Barratt, like the rest of the sizeable cast, is great, and there is such an onslaught of talent that even eminently watchable actors such as Kevin Eldon, Kelly Macdonald and Rosalie Craig only appear for a handful of scenes. Susan Wokoma is fantastic as Helen, Elton’s agoraphobic, traumatised sister who does cosplay makeup on YouTube, and McDowell’s doddery old man shtick transforms into something else entirely. But it’s down to the core trio to keep us watching, and Frost is propped up capably by Samson Kayo as Elton and Emma D’Arcy as Astrid, the “strange little pixie girl” who bore witness to the tumble dryer incident, and who completes the Truth Seekers gang.

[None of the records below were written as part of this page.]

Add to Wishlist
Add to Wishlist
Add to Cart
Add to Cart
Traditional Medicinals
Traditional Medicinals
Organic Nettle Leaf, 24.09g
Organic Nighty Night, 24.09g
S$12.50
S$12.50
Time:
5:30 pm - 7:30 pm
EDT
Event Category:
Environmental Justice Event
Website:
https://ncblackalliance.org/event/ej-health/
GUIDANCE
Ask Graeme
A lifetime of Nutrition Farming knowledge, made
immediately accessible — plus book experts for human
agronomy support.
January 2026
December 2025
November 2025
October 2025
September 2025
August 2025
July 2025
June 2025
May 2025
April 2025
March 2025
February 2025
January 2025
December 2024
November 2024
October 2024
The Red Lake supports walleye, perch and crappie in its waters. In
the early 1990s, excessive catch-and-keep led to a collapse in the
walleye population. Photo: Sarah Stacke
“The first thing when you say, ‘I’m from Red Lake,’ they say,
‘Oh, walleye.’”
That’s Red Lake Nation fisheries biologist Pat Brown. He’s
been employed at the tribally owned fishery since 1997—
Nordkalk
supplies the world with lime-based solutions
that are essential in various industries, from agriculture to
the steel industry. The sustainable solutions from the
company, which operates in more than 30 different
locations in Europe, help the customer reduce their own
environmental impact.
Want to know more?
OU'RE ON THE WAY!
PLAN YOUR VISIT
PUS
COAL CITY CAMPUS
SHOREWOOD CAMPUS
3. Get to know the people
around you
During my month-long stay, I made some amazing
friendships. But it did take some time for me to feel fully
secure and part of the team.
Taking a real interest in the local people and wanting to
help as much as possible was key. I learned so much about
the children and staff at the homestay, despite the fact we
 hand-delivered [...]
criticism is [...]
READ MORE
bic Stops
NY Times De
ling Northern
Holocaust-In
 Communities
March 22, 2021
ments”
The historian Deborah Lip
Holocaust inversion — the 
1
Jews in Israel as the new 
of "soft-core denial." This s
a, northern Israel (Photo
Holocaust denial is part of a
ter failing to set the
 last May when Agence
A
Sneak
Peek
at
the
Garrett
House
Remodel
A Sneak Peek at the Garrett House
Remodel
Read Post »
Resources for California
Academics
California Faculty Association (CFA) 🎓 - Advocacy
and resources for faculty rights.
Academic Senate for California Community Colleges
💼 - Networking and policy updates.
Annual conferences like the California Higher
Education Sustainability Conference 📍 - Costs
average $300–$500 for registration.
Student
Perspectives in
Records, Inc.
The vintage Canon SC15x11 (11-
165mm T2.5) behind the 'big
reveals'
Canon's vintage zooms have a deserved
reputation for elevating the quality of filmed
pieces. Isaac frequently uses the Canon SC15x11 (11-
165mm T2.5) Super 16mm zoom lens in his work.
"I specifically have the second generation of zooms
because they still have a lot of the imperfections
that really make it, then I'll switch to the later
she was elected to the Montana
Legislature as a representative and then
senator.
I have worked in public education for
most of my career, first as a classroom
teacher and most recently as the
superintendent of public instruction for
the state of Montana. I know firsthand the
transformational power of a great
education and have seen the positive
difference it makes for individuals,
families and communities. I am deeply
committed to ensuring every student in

But while it works as a spooky drama, Truth Seekers is underpowered as a comedy. The jokes, often couched in Frost’s trademark droll delivery, are barely there; more like an afterthought than the backbone of the series. Anyone expecting the nimble wit of the Cornetto trilogy – Shaun of the Dead, Hot Fuzz and The World’s End – might find this lacking; and, though it tries to pack out the story with warmth, it suffers from a lack of fun. It skirts around the appealing shoddiness of old ghost-hunting “documentaries”, now funnelled into those Facebook clips where self-anointed explorers wander around abandoned mansions, but lacks the inclination to see the funny side in them. As the series progresses and the various strands begin to knot together, it becomes more bogged down and convoluted, and the pace starts to lag, which is strange, given that the episodes are so short. By the end, it is all so operatically nutty that I was half-grateful it was over. Still, it shook me up on more than one occasion. As TV horrors go, Truth Seekers is worth adding to the “will make you wish you had watched it with the lights on” pile.